Unlike bulk ATAC sequencing, which cannot determine the chromatin states of individual subpopulations of cells within a sample, scATAC-seq is widely used to provide valuable insights into chromatin accessibility, transcription factor binding, epigenetic modifications, and gene regulation. This technology is particularly useful in studying various processes and biological mechanisms including developmental processes, tumorigenesis, and immunological memory establishment.
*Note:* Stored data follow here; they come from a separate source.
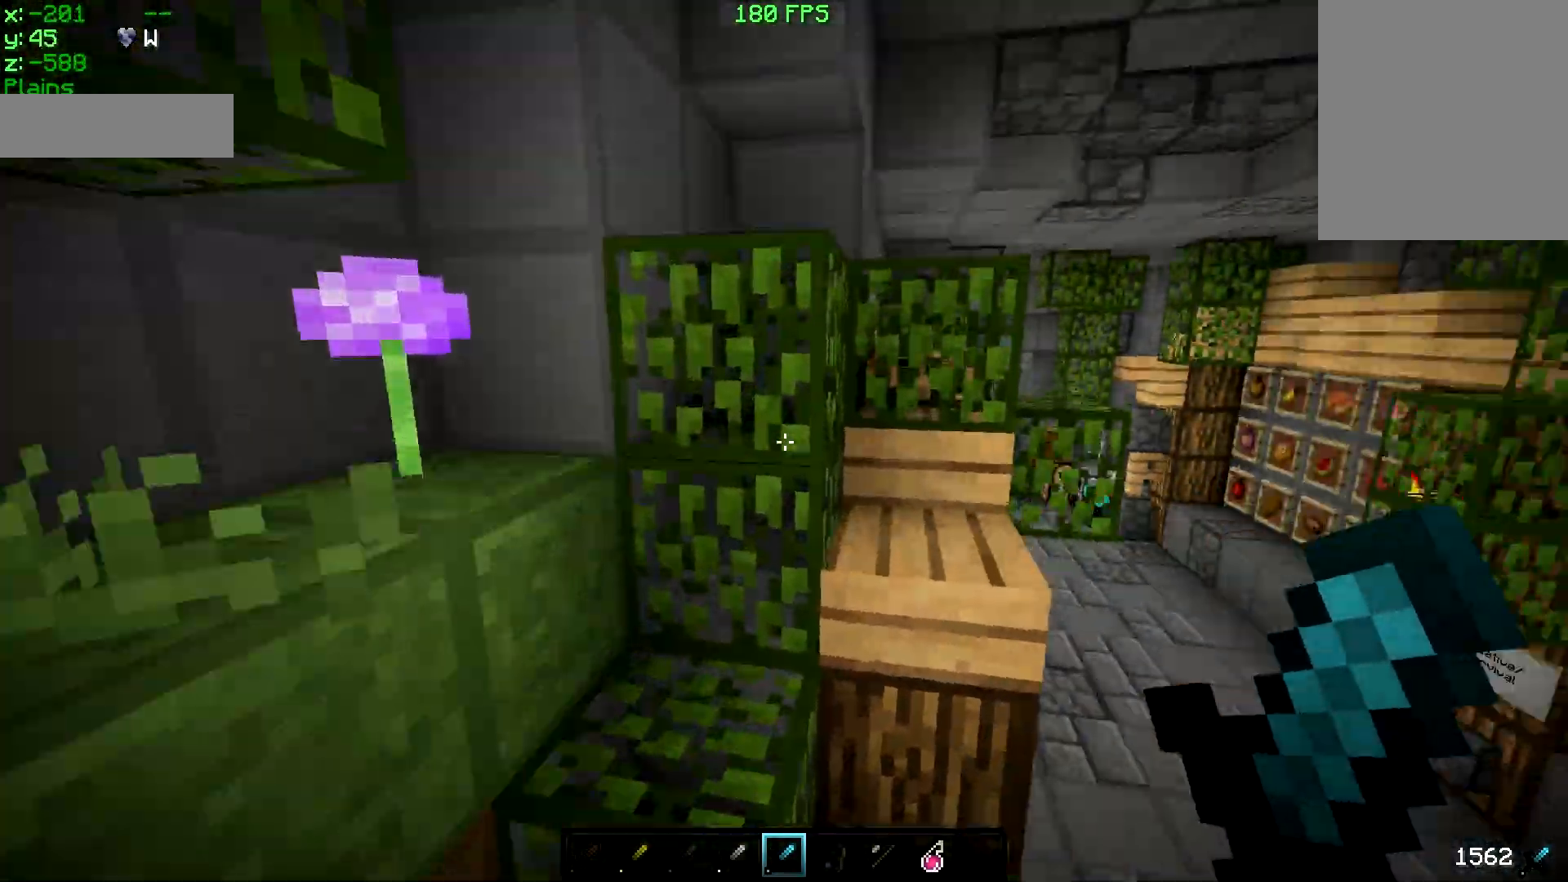
{"keys": ["d", "w"], "mouse": [], "events": [[267, "d", "down"]]}
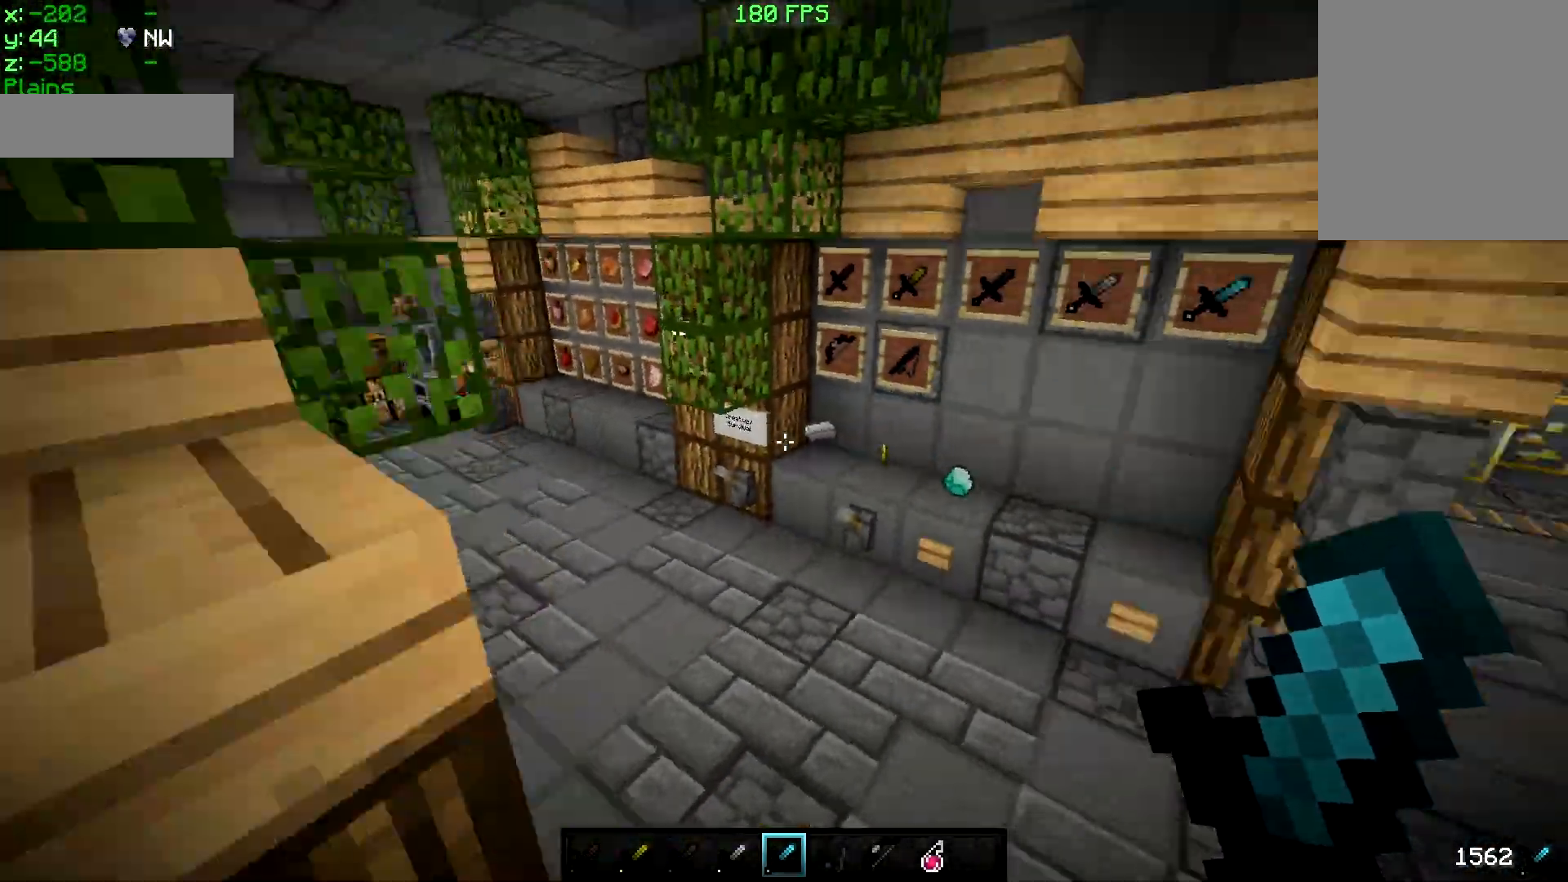
{"keys": ["d", "w"], "mouse": [], "events": []}
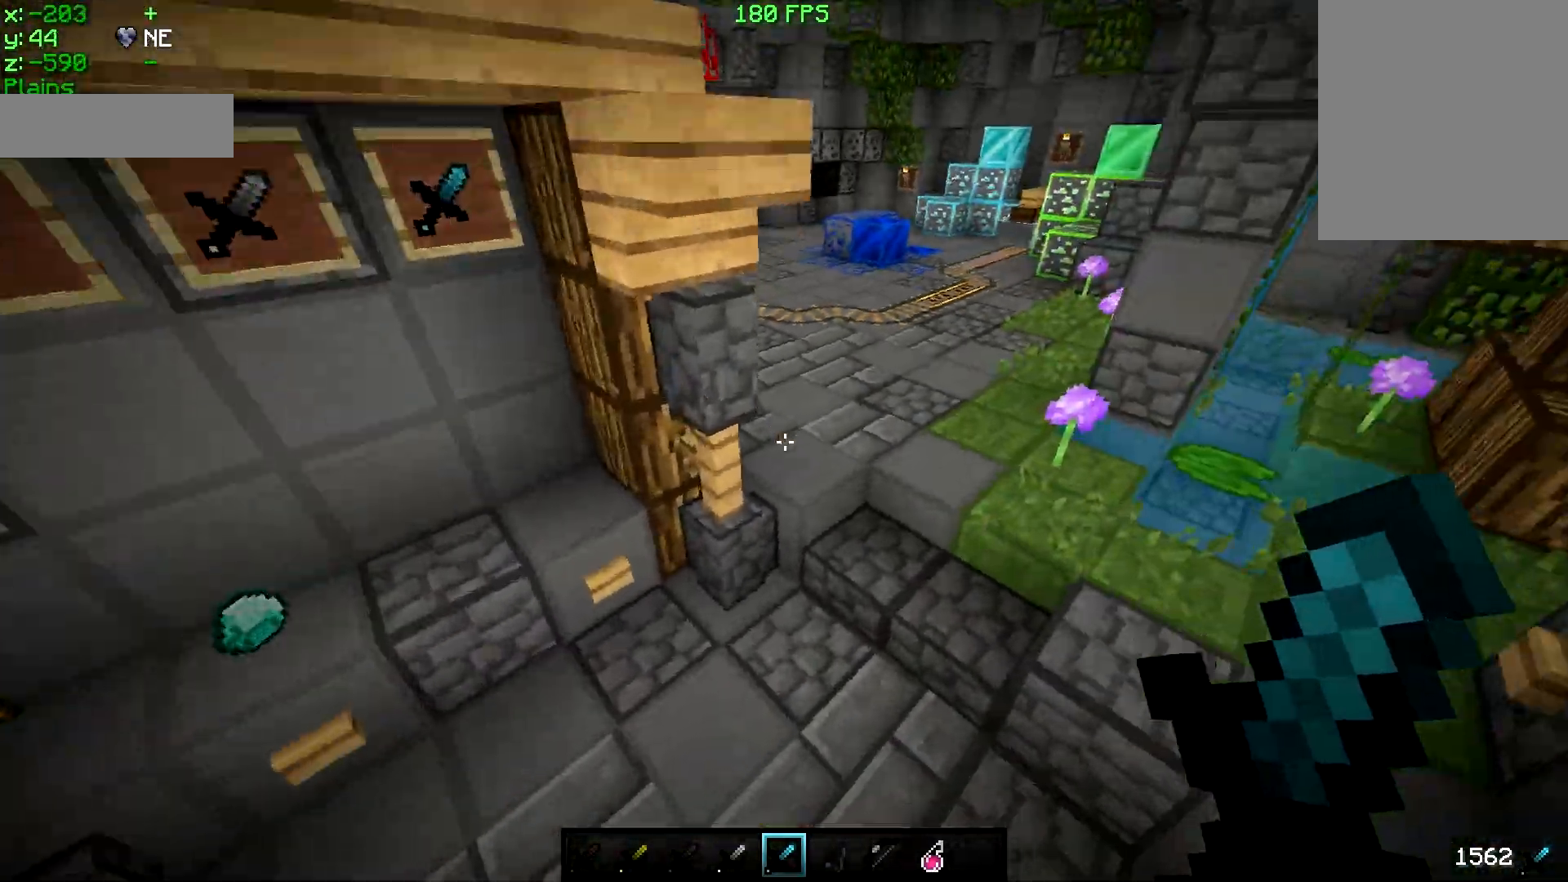
{"keys": ["d", "w"], "mouse": [], "events": []}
Small RNA sequencing is a specialized technique designed to analyze and profile small RNA molecules present in a biological sample. It is widely used to study the expression profiles of miRNAs and other small RNAs, providing valuable insights into their roles in gene regulation, development, and disease. Small RNAs are polymeric ribonucleic acid molecules with a length lower than 200 nucleotides, comprising microRNA (miRNA), PIWI-interacting RNA (piRNA), small interfering RNA (siRNA), and tRNA-derived small RNA (tsRNA).
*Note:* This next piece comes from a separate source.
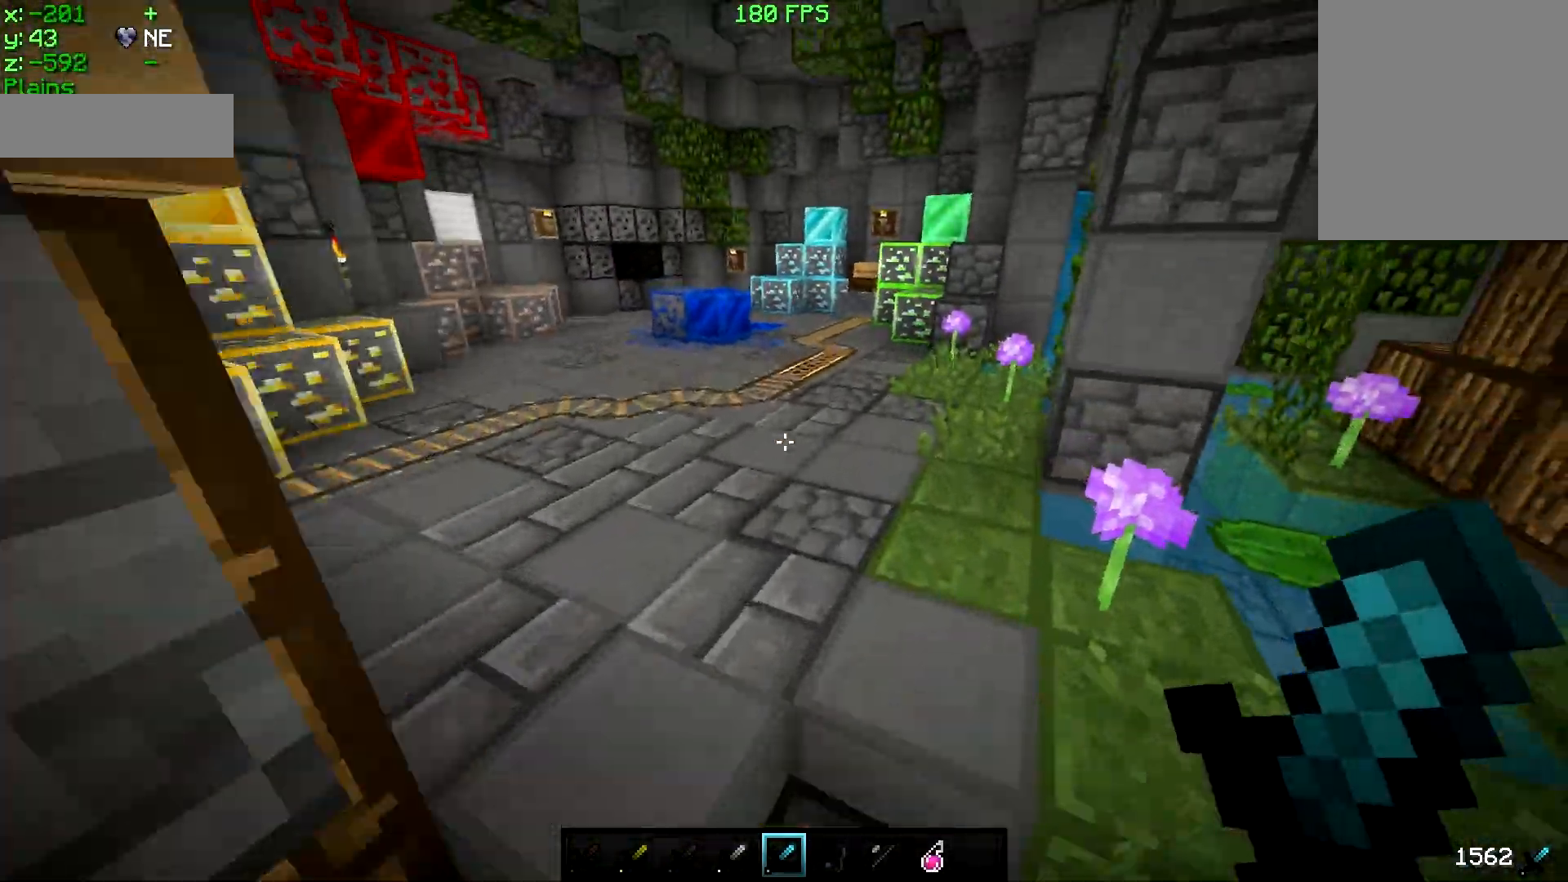
{"keys": ["w"], "mouse": [], "events": [[400, "d", "up"]]}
miRNAs are the most studied type of small RNAs, constituted by 20 to 25 nucleotides. They participate in several processes and can regulate gene expression at a posttranscriptional level. miRNAs can also act as transcription factors by binding the seed sequence within 3’UTR of target genes, leading to a variety of cell activities at different levels.

Microbiome analysis using 16S and ITS amplicon sequencing is a widely used technique to study the composition and diversity of microbial communities, particularly bacteria and fungi. The 16S ribosomal RNA (rRNA) gene is a molecular marker found in the genomes of bacteria and archaea, and its variable regions are commonly used for taxonomic classification, while ITS is used to profile fungal communities.

Microbiome analysis using 16S and ITS amplicon sequencing is valuable in a range of fields, including environmental science, human health, and agriculture. It provides a cost-effective way to characterize microbial communities and understand their roles in various ecosystems or host-associated environments.

RNA sequencing is a powerful molecular biology technique used to analyse the transcriptome of a biological sample. The transcriptome refers to the complete set of RNA molecules, in particular messenger RNA (for mRNA sequencing) and/or non-coding RNAs (for total RNA sequencing), in a cell or tissue.

RNA sequencing is widely used in genomics research, functional genomics, and clinical studies to understand gene expression patterns, identify novel transcripts, and investigate how gene expression varies under different conditions. In addition, total RNA sequencing provides an insight also on the regulatory mechanisms underlying various biological processes.